◆ THE PROBLEM ◆
Would you print the whole listing again, word for word?

━━━━━ DATASET RECORDS ━━━━━

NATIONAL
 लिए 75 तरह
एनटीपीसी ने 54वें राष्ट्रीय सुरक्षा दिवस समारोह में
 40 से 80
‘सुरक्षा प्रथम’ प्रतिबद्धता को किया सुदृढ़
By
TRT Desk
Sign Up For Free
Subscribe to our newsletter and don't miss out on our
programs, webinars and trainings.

━━━━━

◆ ANSWER FOR THIS EXERCISE ◆
NATIONAL
 लिए 75 तरह
एनटीपीसी ने 54वें राष्ट्रीय सुरक्षा दिवस समारोह में
 40 से 80
‘सुरक्षा प्रथम’ प्रतिबद्धता को किया सुदृढ़
By
TRT Desk
Sign Up For Free
Subscribe to our newsletter and don't miss out on our
programs, webinars and trainings.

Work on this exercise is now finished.